Unlocking the Power of Patch: Patch-Based MLP for Long-Term Time Series Forecasting
Peiwang Tang, Weitai Zhang
TL;DR
The paper questions the supremacy of Transformer models for long-term time series forecasting, arguing that patch-based input and cross-variable interactions largely drive performance. It introduces PatchMLP, a concise, fully-MLP architecture using Multi-Scale Patch Embedding, moving-average based Feature Decomposition, and intra-/inter-variable MLPs with a dot-product coupling to enable information exchange across variables. Empirical evaluations on eight real-world datasets show PatchMLP achieving state-of-the-art performance on all 16 benchmarks, often outperforming Transformer baselines. The results underscore the importance of cross-variable interactions and patch-based representations for efficient, accurate LTSF, suggesting a shift toward simpler, more interpretable models that emphasize locality and inter-variable synergy.
Abstract
Recent studies have attempted to refine the Transformer architecture to demonstrate its effectiveness in Long-Term Time Series Forecasting (LTSF) tasks.

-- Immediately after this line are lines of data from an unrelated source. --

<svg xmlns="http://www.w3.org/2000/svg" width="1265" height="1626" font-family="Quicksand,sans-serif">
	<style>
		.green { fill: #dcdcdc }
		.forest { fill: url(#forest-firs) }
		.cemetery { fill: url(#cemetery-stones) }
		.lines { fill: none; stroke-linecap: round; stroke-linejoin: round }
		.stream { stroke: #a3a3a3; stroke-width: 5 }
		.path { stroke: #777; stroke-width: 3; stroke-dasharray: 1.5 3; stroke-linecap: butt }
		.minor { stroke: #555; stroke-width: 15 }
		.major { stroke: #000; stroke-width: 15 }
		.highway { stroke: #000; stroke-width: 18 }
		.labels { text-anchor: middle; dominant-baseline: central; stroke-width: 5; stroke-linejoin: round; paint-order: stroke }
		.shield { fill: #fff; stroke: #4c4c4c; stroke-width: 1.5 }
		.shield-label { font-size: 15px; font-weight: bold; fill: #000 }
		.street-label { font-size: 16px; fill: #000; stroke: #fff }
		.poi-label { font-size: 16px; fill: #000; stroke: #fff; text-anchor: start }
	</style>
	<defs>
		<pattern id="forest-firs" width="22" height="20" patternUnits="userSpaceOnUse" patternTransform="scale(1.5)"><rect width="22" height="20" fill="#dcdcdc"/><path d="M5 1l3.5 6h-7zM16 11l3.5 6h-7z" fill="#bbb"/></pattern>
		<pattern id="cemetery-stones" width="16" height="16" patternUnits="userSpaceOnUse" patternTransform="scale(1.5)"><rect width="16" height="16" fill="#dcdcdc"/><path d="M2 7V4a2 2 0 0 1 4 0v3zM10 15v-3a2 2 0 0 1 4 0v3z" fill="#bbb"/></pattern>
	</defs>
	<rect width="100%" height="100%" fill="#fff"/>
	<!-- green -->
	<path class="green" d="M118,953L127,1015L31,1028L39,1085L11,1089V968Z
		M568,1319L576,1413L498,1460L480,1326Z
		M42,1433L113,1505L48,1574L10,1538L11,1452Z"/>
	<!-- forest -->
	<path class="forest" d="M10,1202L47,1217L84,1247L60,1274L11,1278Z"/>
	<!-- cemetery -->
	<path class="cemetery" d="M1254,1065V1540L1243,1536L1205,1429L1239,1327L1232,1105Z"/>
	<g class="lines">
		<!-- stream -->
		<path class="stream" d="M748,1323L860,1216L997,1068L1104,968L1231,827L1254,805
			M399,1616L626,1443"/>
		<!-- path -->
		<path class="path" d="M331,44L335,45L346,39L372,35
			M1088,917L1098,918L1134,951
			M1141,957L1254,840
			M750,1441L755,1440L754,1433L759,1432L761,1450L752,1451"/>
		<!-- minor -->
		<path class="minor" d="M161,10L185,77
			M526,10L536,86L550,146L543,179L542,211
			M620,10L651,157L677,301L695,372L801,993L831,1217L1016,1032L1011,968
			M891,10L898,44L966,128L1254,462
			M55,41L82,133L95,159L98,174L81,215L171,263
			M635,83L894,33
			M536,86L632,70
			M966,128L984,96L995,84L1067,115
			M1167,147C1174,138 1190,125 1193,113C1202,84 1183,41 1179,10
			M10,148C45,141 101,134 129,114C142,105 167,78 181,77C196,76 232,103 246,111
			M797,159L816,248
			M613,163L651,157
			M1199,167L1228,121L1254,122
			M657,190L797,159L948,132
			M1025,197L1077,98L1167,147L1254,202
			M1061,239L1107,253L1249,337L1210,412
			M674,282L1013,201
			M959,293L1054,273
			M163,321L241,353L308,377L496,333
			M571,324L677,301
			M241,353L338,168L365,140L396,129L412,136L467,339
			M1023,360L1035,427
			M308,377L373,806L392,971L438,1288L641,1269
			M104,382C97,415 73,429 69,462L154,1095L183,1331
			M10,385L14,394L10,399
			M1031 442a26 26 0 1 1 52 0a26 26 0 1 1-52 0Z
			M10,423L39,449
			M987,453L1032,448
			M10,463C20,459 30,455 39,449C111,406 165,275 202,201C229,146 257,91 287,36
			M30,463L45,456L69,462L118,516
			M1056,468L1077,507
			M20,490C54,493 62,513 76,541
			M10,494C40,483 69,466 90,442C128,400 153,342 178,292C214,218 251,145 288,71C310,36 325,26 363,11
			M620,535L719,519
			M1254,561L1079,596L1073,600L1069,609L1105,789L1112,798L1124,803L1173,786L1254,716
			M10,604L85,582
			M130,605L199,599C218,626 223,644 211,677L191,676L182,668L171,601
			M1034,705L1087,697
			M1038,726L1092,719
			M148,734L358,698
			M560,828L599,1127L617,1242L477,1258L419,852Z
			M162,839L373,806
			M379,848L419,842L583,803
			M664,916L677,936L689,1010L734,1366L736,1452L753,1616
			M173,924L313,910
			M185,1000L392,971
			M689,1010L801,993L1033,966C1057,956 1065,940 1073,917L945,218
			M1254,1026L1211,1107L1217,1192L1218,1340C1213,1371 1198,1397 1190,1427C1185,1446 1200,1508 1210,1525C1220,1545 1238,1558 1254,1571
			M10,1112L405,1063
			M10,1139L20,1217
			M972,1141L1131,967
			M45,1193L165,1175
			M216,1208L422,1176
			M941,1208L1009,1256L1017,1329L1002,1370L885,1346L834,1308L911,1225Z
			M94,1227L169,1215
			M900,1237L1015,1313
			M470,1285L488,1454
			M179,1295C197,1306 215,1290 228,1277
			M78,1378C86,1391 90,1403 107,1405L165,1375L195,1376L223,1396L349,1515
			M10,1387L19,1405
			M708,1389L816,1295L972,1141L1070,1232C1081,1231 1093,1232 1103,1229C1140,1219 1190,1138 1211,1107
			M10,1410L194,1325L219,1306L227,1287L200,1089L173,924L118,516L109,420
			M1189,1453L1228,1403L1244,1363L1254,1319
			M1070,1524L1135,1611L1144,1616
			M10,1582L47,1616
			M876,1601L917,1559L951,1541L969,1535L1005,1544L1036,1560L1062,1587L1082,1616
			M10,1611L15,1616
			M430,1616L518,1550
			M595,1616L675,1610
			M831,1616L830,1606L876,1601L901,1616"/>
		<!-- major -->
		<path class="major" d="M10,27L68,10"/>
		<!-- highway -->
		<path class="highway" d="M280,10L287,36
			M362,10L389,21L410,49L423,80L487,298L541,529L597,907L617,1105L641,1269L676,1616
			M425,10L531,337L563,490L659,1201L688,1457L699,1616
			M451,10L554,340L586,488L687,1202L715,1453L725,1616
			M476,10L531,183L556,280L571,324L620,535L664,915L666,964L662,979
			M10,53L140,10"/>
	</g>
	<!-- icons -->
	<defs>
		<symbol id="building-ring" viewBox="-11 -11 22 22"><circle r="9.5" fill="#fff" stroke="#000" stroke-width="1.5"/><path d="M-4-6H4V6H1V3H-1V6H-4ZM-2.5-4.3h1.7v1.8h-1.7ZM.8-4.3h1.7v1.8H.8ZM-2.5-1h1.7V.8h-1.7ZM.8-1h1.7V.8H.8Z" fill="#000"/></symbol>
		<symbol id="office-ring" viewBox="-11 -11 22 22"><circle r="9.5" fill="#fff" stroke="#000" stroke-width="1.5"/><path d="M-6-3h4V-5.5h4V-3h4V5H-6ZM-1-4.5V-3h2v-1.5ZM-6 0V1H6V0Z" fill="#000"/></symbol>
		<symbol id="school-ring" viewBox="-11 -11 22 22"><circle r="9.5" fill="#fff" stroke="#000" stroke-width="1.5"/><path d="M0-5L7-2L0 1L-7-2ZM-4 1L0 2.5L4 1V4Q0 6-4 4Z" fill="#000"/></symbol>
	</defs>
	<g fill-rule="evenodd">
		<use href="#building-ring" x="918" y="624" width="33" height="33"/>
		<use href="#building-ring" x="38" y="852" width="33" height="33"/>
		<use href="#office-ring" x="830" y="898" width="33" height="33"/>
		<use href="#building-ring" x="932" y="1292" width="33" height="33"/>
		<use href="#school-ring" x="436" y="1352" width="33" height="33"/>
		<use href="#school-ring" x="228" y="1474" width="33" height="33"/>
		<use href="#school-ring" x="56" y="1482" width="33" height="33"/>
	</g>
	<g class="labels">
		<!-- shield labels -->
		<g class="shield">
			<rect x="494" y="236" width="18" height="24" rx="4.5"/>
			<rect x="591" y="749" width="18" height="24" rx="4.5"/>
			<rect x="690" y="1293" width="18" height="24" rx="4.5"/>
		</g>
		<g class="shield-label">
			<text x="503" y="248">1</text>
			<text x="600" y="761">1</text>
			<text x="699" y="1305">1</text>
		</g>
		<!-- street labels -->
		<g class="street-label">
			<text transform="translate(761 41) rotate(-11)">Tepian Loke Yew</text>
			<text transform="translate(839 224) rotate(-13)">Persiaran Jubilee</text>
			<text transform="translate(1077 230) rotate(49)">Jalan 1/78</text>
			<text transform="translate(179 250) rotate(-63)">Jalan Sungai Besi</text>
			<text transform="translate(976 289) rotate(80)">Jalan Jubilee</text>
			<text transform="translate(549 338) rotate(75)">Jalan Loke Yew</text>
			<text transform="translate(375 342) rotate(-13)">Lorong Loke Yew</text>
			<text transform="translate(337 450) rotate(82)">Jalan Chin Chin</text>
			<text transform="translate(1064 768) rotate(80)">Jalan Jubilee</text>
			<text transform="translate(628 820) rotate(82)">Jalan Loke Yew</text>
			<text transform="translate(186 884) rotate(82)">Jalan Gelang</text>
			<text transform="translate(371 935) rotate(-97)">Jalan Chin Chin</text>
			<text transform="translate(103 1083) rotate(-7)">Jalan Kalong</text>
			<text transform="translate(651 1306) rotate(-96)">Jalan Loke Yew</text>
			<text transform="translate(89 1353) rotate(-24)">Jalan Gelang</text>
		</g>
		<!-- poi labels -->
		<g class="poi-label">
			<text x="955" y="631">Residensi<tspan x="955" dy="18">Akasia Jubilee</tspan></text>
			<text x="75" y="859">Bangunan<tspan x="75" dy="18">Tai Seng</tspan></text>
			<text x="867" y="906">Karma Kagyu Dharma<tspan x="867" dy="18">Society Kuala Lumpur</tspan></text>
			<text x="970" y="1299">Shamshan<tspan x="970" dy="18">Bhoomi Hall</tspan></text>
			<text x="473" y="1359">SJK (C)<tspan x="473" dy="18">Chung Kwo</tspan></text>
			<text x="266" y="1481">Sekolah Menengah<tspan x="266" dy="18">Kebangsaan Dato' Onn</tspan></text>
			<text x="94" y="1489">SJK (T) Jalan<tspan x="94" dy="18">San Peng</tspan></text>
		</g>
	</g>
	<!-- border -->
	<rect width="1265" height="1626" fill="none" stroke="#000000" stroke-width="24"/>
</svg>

Despite surpassing many linear forecasting models with ever-improving performance, we remain skeptical of Transformers as a solution for LTSF. We attribute the effectiveness of these models largely to the adopted Patch mechanism, which enhances sequence locality to an extent yet fails to fully address the loss of temporal information inherent to the permutation-invariant self-attention mechanism. Further investigation suggests that simple linear layers augmented with the Patch mechanism may outperform complex Transformer-based LTSF models. Moreover, diverging from models that use channel independence, our research underscores the importance of cross-variable interactions in enhancing the performance of multivariate time series forecasting. The interaction information between variables is highly valuable but has been misapplied in past studies, leading to suboptimal cross-variable models. Based on these insights, we propose a novel and simple Patch-based MLP (PatchMLP) for LTSF tasks. Specifically, we employ simple moving averages to extract smooth components and noise-containing residuals from time series data, engaging in semantic information interchange through channel mixing and specializing in random noise with channel independence processing. The PatchMLP model consistently achieves state-of-the-art results on several real-world datasets. We hope this surprising finding will spur new research directions in the LTSF field and pave the way for more efficient and concise solutions.